I knew a guy that killed himself because he was gay. He was in his late teens, so the funeral was very emotional. As it turned out, out of all the kid's family and friends, the person who was most emotional at the funeral was one of his brother's friends- who always used to yell FAG and HOMO at him all the time. That guy was in complete shambles.

armymp1983
12-01-2006, 03:48 PM
Some think suicide is the only way. I know a few soldiers that would love to be alive. Taking your own life is selfish.

qwikz28
12-01-2006, 03:59 PM
Sorry to hear that. To add to the sadness, this girl i've been frineds with for a few yrs killed herself early this morning. She called me very early all upset. Her parents are going thrugh a very horrible divorce. She called me crying and there was soming differant in her voice. For the past two weeks she has called me everynight and we would talk for about 2 hrs. Last night was differant. Her voice and attitude seemed like she made a decision. I talked to her for about 20 mins. Then her fone lost service. I kept trying to call back but i couldnt get her. After about 6 calls to her, i called 911. I feel bad. Normally when shes like that while I'm on the fone talking to her I drive to her house. Being that I legally cant drive I was stuck. No I look back the hours and I feel like an *******. I should of went up there. I feel that its my fault cuz I couldnt or basicly decided not to go up there. Normally she did talk about it so then i'd already be there and talk to her and help her out. After she talked to me she'd always feel alot better and she would let all the stuff go. Its amazing how just talking to ppl., even more, just actually truely listening to what someone says can change an outcome.

im sorry to hear that tim. be strong man, i know its hard to lose a peer. i saw some very strong people lose their composure this week and its unfortunate. keep your head up, she probably wouldnt wanna see you like this.

Firebird67dude
12-01-2006, 04:13 PM
True, but I still feel i should of went up there. Regardless of wat ppl. say I'm going to feel this way for a while.

Tru2Chevy
12-01-2006, 04:13 PM
Wow....that's really rough man, but you can't blame yourself. If she had made up her mind, there was prolly no stopping her. Doesn't make it any better though.

Be strong guys, you know that we're here for ya....

» **Source information**

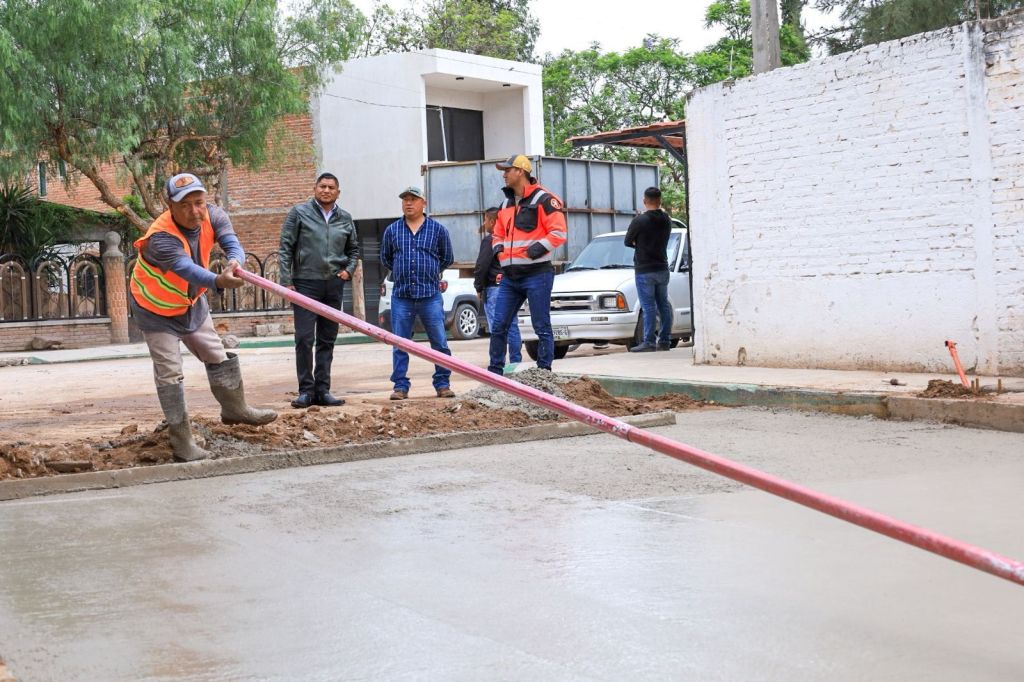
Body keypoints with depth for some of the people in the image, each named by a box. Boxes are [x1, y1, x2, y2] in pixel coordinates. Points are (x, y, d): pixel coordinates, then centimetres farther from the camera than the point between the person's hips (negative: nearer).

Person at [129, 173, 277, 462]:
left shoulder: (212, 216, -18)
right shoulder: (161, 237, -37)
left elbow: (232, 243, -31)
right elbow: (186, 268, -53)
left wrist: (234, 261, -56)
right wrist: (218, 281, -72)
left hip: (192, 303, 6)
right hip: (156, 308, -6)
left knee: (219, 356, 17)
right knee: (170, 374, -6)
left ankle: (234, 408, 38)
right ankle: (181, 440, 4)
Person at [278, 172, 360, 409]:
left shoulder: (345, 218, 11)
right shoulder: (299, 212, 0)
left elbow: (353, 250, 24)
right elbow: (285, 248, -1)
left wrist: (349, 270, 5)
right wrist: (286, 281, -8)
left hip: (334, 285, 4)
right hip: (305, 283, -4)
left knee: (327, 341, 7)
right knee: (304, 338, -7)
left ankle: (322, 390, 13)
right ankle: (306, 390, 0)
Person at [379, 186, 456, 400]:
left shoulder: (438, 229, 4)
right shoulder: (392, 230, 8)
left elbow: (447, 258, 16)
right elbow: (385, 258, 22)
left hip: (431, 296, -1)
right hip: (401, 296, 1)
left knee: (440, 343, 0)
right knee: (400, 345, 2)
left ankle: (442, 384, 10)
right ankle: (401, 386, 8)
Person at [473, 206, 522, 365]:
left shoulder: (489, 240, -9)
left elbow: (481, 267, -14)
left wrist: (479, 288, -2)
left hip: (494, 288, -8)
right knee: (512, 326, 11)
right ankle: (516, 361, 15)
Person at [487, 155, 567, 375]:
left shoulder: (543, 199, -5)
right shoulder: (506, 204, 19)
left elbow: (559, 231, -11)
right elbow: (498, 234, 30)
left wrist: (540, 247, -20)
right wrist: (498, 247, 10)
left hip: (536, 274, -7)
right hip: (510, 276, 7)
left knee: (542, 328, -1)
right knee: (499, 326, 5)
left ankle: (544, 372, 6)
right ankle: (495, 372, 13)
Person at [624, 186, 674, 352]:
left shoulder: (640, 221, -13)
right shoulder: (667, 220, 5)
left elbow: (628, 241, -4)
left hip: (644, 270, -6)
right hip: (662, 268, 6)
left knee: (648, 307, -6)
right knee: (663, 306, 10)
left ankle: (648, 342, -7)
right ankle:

» **Activities**
**A.** Please output, word for word, the part of the forum thread that opens with the words containing "im sorry to" and closes with "here for ya....".
**B.** Summarize the forum thread in two sentences.

» **Solutions by task**
**A.**
im sorry to hear that tim. be strong man, i know its hard to lose a peer. i saw some very strong people lose their composure this week and its unfortunate. keep your head up, she probably wouldnt wanna see you like this.

Firebird67dude
12-01-2006, 04:13 PM
True, but I still feel i should of went up there. Regardless of wat ppl. say I'm going to feel this way for a while.

Tru2Chevy
12-01-2006, 04:13 PM
Wow....that's really rough man, but you can't blame yourself. If she had made up her mind, there was prolly no stopping her. Doesn't make it any better though.

Be strong guys, you know that we're here for ya....

**B.** Posters in the forum thread react to suicide: one recalls a gay teenager who killed himself, and another calls taking one's own life selfish. One poster says a friend killed herself early that morning after their phone call lost service, and that poster feels at fault for not going to her house, while others say not to self-blame and to be strong.